Top of TEXT SEGMENT

Adoption Study Demonstrating Two Genetic Pathways to Drug Abuse

Author Affiliations

From the Departments of Psychiatry (Drs Cadoret, Yates, and Stewart and Mr Troughton), Statistics (Dr Woodworth), and Preventive Medicine (Dr Woodworth), University of Iowa, Iowa City.

Arch Gen Psychiatry. 1995;52(1):42-52. doi:10.1001/archpsyc.1995.03950130042005

Background:  Studies of adoptees have demonstrated that there are two genetic factors leading to alcohol abuse and/or dependence (abuse/dependence). In addition, environmental factors found in the adoptive family also predict alcohol abuse/dependency independently. One study has found evidence that a similar model of two genetic factors and independent adoptive family factors were involved in drug abuse. Our study was designed to test the hypothesis that genetic factors defined by alcohol abuse/dependency and antisocial personality disorder in biologic parents were etiologic in drug abuse/dependency and that psychiatric problems in adoptive parents were an additional factor associated with drug abuse/dependence.

Methods:  A sample of 95 male adoptees, separated at birth from their biologic parents, were followed up as adults to determine their psychiatric diagnosis and their substance use/abuse in a structured interview administered blind to biologic parent diagnoses. A high-risk, case-control design was used wherein half of the adoptees came from biologic parents known to be alcohol abuser/dependent and/or have antisocial personalities (diagnoses from hospital or prison records). These adoptees were matched for age, sex, and adoption agency to a control group of adoptees whose biologic parents were not found in the hospital and prison record search. Adoptive home environment was assessed by structured interviews, including psychiatric assessment of both adoptive parents.

Bottom of TEXT SEGMENT
Top of INFORMATION SUPPLIED

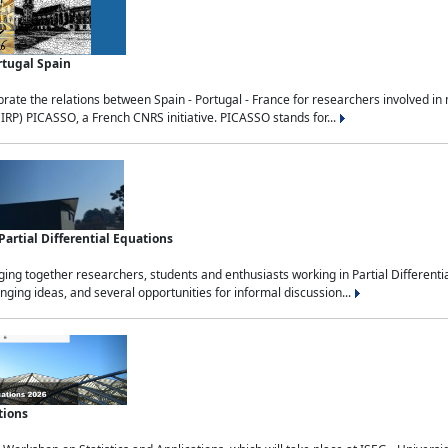
rtugal Spain
rate the relations between Spain - Portugal - France for researchers involved i
(IRP) PICASSO, a French CNRS initiative. PICASSO stands for...
rtial Differential Equations
g together researchers, students and enthusiasts working in Partial Differential
nging ideas, and several opportunities for informal discussion...
tions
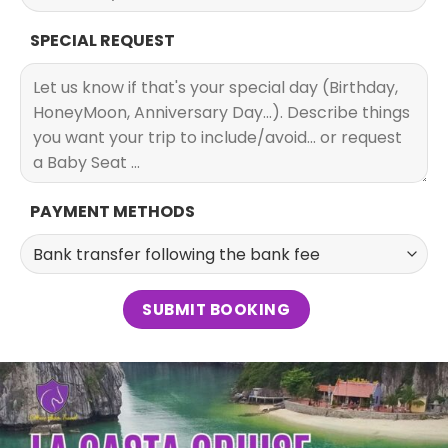
SPECIAL REQUEST
PAYMENT METHODS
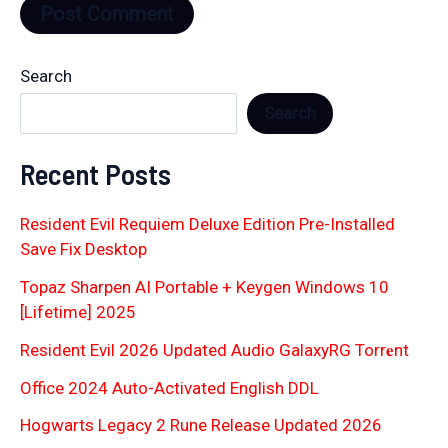
Search
Search
Recent Posts
Resident Evil Requiem Deluxe Edition Pre-Installed
Save Fix Desktop
Topaz Sharpen AI Portable + Keygen Windows 10
[Lifetime] 2025
Resident Evil 2026 Updated Audio GalaxyRG Torr𝐞nt
Office 2024 Auto-Activated English DDL
Hogwarts Legacy 2 Rune Release Updated 2026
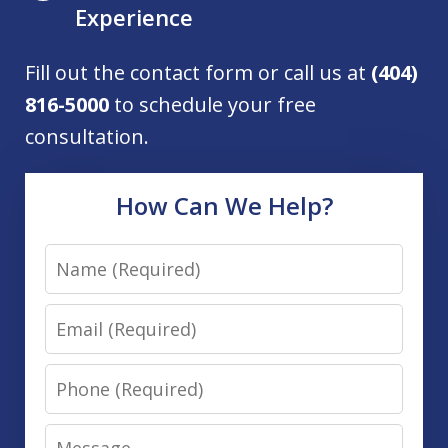
Experience
Fill out the contact form or call us at
(404)
816-5000
to schedule your free
consultation.
How Can We Help?
Name
Email
Phone
Message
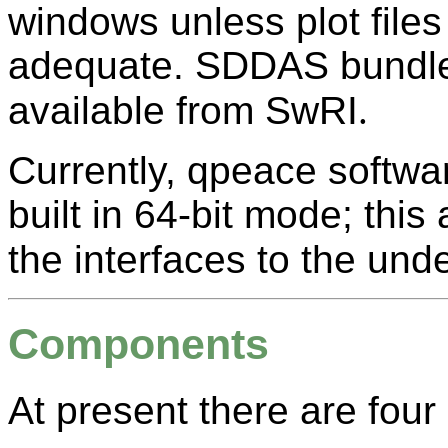
windows unless plot files 
adequate. SDDAS bundles
available from SwRI
.
Currently, qpeace softwa
built in 64-bit mode; this
the interfaces to the unde
Components
At present there are fo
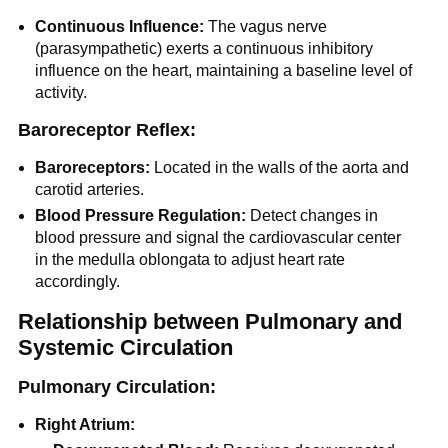
Continuous Influence:
The vagus nerve
(parasympathetic) exerts a continuous inhibitory
influence on the heart, maintaining a baseline level of
activity.
Baroreceptor Reflex:
Baroreceptors:
Located in the walls of the aorta and
carotid arteries.
Blood Pressure Regulation:
Detect changes in
blood pressure and signal the cardiovascular center
in the medulla oblongata to adjust heart rate
accordingly.
Relationship between Pulmonary and
Systemic Circulation
Pulmonary Circulation:
Right Atrium:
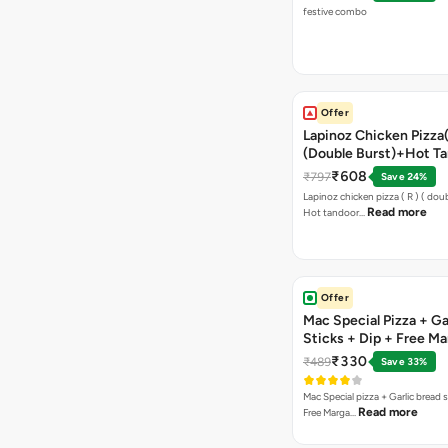
festive combo
Offer
Lapinoz Chicken Pizza
(Double Burst)+Hot Ta
Pizza(R)(Double Burst
₹608
₹797
Save 24%
Chocolava
Lapinoz chicken pizza ( R ) ( doub
Read more
Hot tandoor…
Offer
Mac Special Pizza + Ga
Sticks + Dip + Free Ma
Pizza ( R )
₹330
₹489
Save 33%
Mac Special pizza + Garlic bread s
Read more
Free Marga…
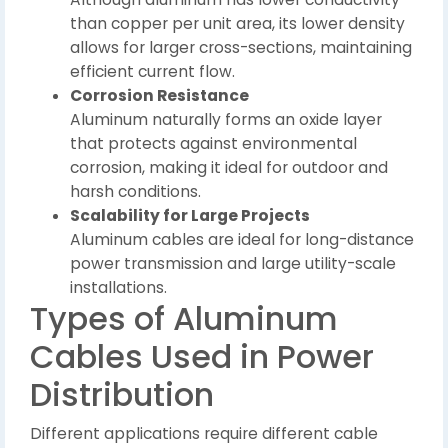
than copper per unit area, its lower density
allows for larger cross-sections, maintaining
efficient current flow.
Corrosion Resistance
Aluminum naturally forms an oxide layer
that protects against environmental
corrosion, making it ideal for outdoor and
harsh conditions.
Scalability for Large Projects
Aluminum cables are ideal for long-distance
power transmission and large utility-scale
installations.
Types of Aluminum
Cables Used in Power
Distribution
Different applications require different cable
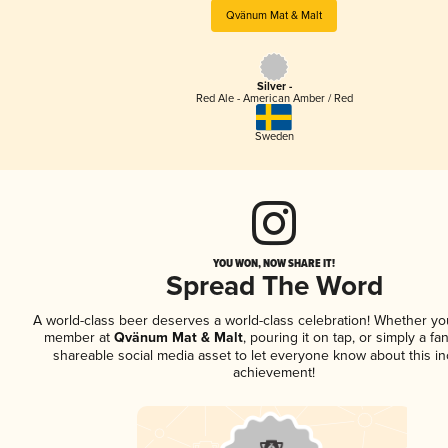
Qvänum Mat & Malt
Silver -
Red Ale - American Amber / Red
Sweden
YOU WON, NOW SHARE IT!
Spread The Word
A world-class beer deserves a world-class celebration! Whether yo
member at
Qvänum Mat & Malt
, pouring it on tap, or simply a fan
shareable social media asset to let everyone know about this in
achievement!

Bottom of INFORMATION SUPPLIED

*ACTION ITEM A*.
In the adoption study abstract, how many male adoptees were in the sample?
*ACTION ITEM B*.
Please extend the adoption study abstract from where it stops.
You won't need the material to complete this work.

*EXERCISE RESPONSE A*.
95

*EXERCISE RESPONSE B*.
Results:  Data were analyzed by log-linear modeling, which showed evidence of two genetic pathways to drug abuse/dependency. One pathway went directly from a biologic parent's alcoholism to drug abuse/dependency. The second pathway was more circuitous, and started with antisocial personality disorder in the biologic parent and proceeded through intervening variables of adoptee aggressivity, conduct disorder, antisocial personality disorder, and, eventually, ended in drug abuse/dependency. Environmental factors defined by psychiatric conditions in adoptive families independently predicted increased antisocial personality disorder in the adoptee. Adoptees born of alcohol-abusing mothers showed evidence of fetal alcohol syndrome, but controlling for this did not diminish the evidence for the direct genetic effect between an alcohol-abusing biologic parent and drug abuse/dependency in offspring.

Conclusions:  This study confirms the model of two independent genetic factors involved in drug abuse/dependence and previous findings that disturbed adoptive parents are associated with adoptee drug abuse/dependency.